*** Text ***
Personally, I've never actually gone so far as to effect this on a
large scale. But sometimes when something is screwed up I create the
new structure and then create a VIEW so other parts don't notice. Then
the only bits you need to change are the bits that change the table.

The main problem I find is these applications don't check for errorss
or use transactions properly. Hence adding records sometimes fails and
the program never notices. Ooops.

As for long term effects, the value of your data is reduced to
maintainence and due to possible errors...
--
Martijn van Oosterhout   <kleptog@svana.org>   http://svana.org/kleptog/
> Patent. n. Genius is 5% inspiration and 95% perspiration. A patent is a
> tool for doing 5% of the work and then sitting around waiting for someone
> else to do the other 95% so you can sue them.

Attachment

Re: What are the consequences of a bad database design

From
tony
Date:
Le lundi 11 avril 2005 à 09:39 +0000, Jinane Haddad a écrit :

> i just got a new job in a small entreprise and they are using postgres as a
> database for their application. I was stupefied cause the database design is
> so bad : we can even say it has been done by amateurs.

> But the people i am working with are not considering the restructuring of
> the database. They are even thinking of expanding it by adding new modules.

Why did they hire you? If it is because of your PostgreSQL knowledge
then I suggest you:

    - do a quick private audit of the problems and document them well
    - arrange a meeting with your superior and tell him what you have
found
    - propose solutions and give a rough estimate of time frame to fix
what is broken

Cheers

Tony


Re: What are the consequences of a bad database design

From
David Fetter
Date:
On Mon, Apr 11, 2005 at 01:00:43PM +0300, Costin Manda wrote:
> > But the people i am working with are not considering the
> > restructuring of the database. They are even thinking of expanding
> > it by adding new modules.
>
> > Please can someone advise me, or tell me what to do, what may be
> > the consequences

The consequences are what they're seeing already: bad data and slow
queries.  Not fixing this will only make things worse.

> I have been working with databases for web scripts (PHP) and all
> sorts of stupid billing systems and databases.  Right now my system
> uses PHP to access mysql, postgres and mssql databases in the same
> time.  The only possible solution for many of these problems was to
> create by own database with my own tables and create a script to
> replicate the data from one to the other periodically.

I think you've just found the classical case for using DBI-Link :)
http://pgfoundry.org/projects/dbi-link/

> I think that you should try to move the system to your own way of
> thinking and doing things and leave them the alternatives.  Sooner
> or later they will use your system as it is better.

That, or you'll get sacked. :/

Cheers,
D
--
David Fetter david@fetter.org http://fetter.org/
phone: +1 510 893 6100   mobile: +1 415 235 3778

Remember to vote!

Re: What are the consequences of a bad database design

From
Scott Marlowe
Date:
On Mon, 2005-04-11 at 04:39, Jinane Haddad wrote:
> Hi everyone,
>
> i just got a new job in a small entreprise and they are using postgres as a
> database for their application. I was stupefied cause the database design is
> so bad : we can even say it has been done by amateurs. I observed the
> following problems till now:
>
> 1- redondancy ( TOO MUCH)
> 2- Many tables for the same object (stupid ex: a table for female_employees
> another for males ...) instead of one table (there are cases of 6 tables for
> the same one)
*** End of Text ***
*** Listed entries ***
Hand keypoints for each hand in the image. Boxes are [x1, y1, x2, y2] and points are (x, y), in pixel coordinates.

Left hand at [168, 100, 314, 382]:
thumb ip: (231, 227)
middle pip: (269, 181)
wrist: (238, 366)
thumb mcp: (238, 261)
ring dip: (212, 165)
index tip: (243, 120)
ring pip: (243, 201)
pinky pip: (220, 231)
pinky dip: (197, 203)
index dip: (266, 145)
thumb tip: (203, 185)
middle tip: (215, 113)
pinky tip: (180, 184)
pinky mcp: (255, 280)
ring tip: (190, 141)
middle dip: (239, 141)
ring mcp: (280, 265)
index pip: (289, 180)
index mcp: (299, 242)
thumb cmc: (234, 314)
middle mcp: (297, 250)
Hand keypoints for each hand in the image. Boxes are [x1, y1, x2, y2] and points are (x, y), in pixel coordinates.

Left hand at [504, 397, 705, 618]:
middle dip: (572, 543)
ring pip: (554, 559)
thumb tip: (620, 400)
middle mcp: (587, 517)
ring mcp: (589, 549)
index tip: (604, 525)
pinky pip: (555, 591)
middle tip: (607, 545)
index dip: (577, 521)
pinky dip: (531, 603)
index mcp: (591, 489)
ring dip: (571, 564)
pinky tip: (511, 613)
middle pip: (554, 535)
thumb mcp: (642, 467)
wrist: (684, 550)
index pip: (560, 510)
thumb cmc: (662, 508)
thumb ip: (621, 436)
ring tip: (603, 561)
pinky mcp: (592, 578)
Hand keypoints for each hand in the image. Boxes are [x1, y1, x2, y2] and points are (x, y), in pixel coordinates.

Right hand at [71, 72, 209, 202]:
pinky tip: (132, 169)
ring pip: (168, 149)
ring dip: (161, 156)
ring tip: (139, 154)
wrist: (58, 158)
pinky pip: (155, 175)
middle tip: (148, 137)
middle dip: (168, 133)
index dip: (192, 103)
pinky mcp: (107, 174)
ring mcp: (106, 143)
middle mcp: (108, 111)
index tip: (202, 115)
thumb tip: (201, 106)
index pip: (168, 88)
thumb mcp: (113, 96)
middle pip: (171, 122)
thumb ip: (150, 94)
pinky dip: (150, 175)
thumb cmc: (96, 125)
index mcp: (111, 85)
*** End of Listed entries ***
*** Listed entries ***
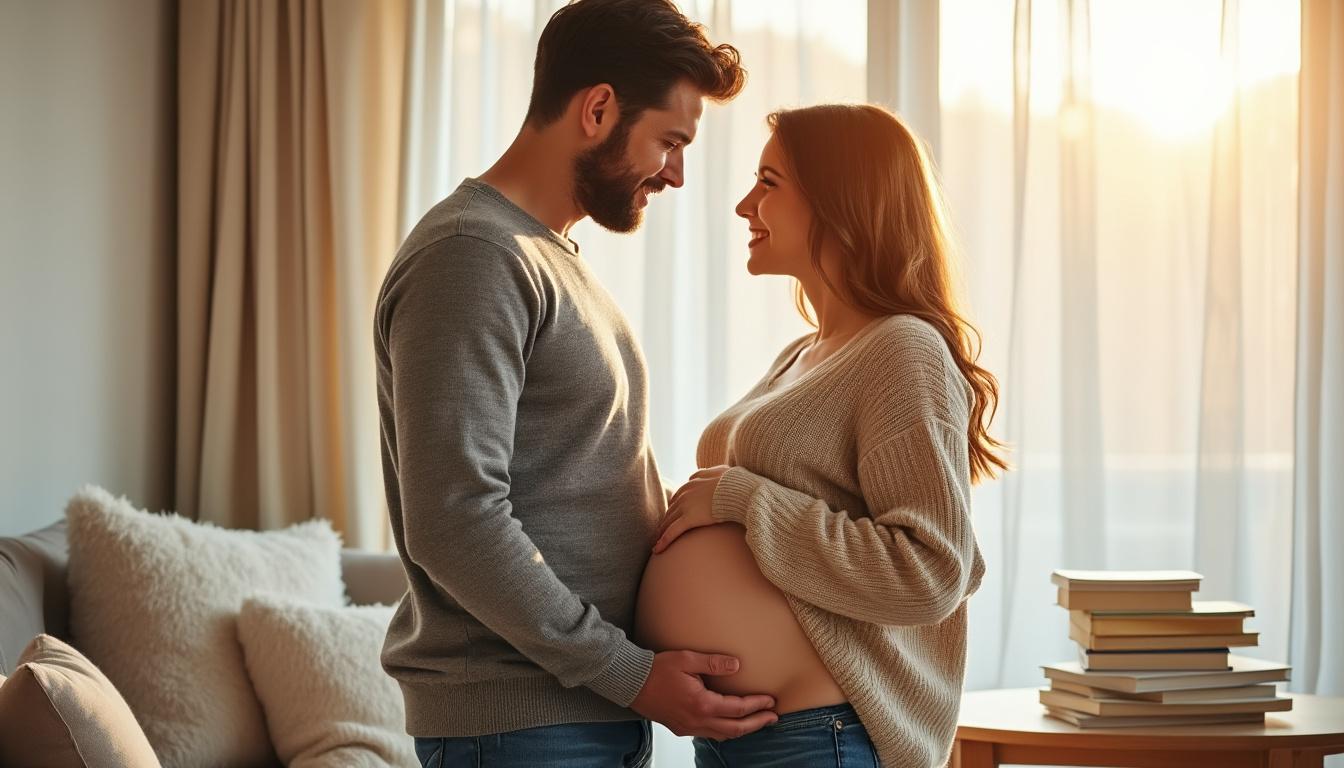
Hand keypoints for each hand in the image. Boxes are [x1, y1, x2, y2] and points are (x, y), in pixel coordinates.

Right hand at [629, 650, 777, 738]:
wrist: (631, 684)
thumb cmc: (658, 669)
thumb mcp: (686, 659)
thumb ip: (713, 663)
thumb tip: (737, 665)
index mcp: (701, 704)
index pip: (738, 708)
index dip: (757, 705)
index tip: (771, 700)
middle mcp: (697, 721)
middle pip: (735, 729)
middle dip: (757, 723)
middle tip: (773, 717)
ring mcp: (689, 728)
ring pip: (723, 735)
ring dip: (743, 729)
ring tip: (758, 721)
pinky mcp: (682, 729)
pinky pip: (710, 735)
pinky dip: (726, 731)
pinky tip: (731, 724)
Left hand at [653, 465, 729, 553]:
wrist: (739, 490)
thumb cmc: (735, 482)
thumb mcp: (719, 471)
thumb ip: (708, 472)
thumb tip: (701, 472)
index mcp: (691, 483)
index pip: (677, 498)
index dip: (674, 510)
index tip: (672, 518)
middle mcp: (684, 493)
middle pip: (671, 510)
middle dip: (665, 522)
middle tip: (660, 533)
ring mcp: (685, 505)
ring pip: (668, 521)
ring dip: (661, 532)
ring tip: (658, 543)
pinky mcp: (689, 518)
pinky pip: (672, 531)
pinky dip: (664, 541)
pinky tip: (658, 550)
*** End of Listed entries ***
Required actions:
[1] Pull out the passage of the database design thread that runs from "The consequences are" down to "the other periodically.", word for word.
[2] In the database design thread, what example does Jinane Haddad give of many tables being used for the same object?
[3] Please carry on the database design thread from the point where it stops.

Answer list:
[1]
The consequences are what they're seeing already: bad data and slow
queries.  Not fixing this will only make things worse.

> I have been working with databases for web scripts (PHP) and all
> sorts of stupid billing systems and databases.  Right now my system
> uses PHP to access mysql, postgres and mssql databases in the same
> time.  The only possible solution for many of these problems was to
> create by own database with my own tables and create a script to
> replicate the data from one to the other periodically.

[2] A table for female_employees and another for males.

[3]
> 3- Some essential table are inexistant
> 4- Null values for critical information
> 5- Primary keys of multiple fields (4 or 5 sometimes) du to bad design
> ...
>
> The bottom of the line is that they have been working on the application for
> 2 years. Querys are becoming bigger and contains a lot of unions and "in/not
> in". The data contained in the database have to be checked often invalid
> values may be found ...
>
> My question is with such database, what are the lomg term consequences or
> can we determinate them. I know that the querys will become slower, and the
> database will grow more quickly ... And a lot of information will not be
> trust wise ....
>
> But the people i am working with are not considering the restructuring of
> the database. They are even thinking of expanding it by adding new modules.
>
> Please can someone advise me, or tell me what to do, what may be the
> consequences

First off, make your escape plan, it's likely that these people are too
clueless to be saved.  Seriously, I've seen it happen before.  You can
have all the evidence at hand as to why what they're doing is wrong, and
make the strongest business plan there is, and some guy who's been in
charge of this beast for two years and cares more about his ego will
throw his political weight around to crush you, the new guy who "knows
nothing about our business."

Next, you need to get the ears of the people who hired you and explain
to them WHY the current design is so bad.  Use concrete examples, and
teach them some very basic relational theory and how it fixes these
problems.  You have to make allies here, not enemies.

Finally, if you can't stop them, they may write the next peoplesoft!
Haha.  Just Kidding, Only Serious.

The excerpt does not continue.